PROBLEM TO WORK ON: Pull out the lines of the records that start at the line containing "Given the image: ## Task" and run through the end of the records, with both ends included. Copy them unchanged, with nothing else.

DATA TO USE:
* Start *

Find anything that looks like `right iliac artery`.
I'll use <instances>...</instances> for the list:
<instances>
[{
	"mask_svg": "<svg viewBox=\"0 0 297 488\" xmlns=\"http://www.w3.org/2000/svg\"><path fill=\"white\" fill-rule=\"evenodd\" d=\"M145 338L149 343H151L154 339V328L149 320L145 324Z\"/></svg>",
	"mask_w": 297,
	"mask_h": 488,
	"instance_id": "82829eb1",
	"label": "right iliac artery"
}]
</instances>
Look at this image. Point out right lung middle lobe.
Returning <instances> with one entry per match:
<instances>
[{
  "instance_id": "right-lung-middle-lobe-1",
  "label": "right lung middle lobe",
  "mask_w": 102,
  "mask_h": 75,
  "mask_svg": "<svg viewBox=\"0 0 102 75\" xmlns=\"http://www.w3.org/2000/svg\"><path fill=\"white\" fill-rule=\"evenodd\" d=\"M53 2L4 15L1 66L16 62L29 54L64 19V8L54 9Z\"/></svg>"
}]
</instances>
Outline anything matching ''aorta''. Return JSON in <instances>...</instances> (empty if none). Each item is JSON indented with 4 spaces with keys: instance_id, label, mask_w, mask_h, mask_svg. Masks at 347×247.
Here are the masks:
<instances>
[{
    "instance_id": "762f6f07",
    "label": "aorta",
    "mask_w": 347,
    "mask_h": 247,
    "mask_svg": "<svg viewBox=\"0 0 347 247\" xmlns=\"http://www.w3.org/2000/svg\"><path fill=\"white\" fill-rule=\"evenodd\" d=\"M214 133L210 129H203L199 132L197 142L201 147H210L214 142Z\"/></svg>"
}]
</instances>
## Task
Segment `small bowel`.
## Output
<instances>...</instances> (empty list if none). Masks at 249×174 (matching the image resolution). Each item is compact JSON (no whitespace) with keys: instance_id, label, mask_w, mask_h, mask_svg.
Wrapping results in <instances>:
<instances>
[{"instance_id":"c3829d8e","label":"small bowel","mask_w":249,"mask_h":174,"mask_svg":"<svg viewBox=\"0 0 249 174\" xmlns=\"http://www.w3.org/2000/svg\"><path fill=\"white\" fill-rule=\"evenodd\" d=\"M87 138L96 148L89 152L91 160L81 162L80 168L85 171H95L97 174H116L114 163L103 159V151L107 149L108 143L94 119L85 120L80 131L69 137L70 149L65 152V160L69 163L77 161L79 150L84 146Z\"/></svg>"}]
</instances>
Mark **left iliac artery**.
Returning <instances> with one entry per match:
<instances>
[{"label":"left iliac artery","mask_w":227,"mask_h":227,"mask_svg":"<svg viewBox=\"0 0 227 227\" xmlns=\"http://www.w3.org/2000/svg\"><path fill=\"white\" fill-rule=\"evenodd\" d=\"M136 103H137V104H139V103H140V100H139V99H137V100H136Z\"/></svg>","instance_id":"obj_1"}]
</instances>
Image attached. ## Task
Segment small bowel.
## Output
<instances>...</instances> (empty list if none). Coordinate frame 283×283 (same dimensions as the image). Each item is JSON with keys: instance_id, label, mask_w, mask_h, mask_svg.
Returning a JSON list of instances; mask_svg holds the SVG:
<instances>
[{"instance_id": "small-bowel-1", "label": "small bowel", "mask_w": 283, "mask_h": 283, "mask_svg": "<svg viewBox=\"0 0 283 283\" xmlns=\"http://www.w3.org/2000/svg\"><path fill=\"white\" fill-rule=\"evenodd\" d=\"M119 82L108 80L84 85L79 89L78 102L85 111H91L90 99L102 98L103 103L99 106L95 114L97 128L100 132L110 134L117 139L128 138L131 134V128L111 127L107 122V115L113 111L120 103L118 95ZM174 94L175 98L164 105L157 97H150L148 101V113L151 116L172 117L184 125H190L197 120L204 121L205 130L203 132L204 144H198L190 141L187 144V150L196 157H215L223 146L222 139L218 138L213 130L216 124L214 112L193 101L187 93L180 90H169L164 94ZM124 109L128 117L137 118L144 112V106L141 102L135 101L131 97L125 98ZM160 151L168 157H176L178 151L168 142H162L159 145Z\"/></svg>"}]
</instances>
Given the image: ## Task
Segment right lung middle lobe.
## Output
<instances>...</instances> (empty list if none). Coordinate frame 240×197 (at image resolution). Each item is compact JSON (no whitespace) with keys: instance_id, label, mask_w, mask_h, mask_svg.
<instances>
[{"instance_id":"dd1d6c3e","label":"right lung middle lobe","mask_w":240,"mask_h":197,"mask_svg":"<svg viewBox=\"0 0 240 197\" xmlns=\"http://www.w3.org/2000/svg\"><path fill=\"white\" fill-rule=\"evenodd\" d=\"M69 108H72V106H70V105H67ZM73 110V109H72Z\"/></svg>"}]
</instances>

* End *

EXPECTED ANSWER:
Given the image: ## Task
Segment right lung middle lobe.
## Output
<instances>...</instances> (empty list if none). Coordinate frame 240×197 (at image resolution). Each item is compact JSON (no whitespace) with keys: instance_id, label, mask_w, mask_h, mask_svg.
<instances>
[{"instance_id":"dd1d6c3e","label":"right lung middle lobe","mask_w":240,"mask_h":197,"mask_svg":"<svg viewBox=\"0 0 240 197\" xmlns=\"http://www.w3.org/2000/svg\"><path fill=\"white\" fill-rule=\"evenodd\" d=\"M69 108H72V106H70V105H67ZM73 110V109H72Z\"/></svg>"}]
</instances>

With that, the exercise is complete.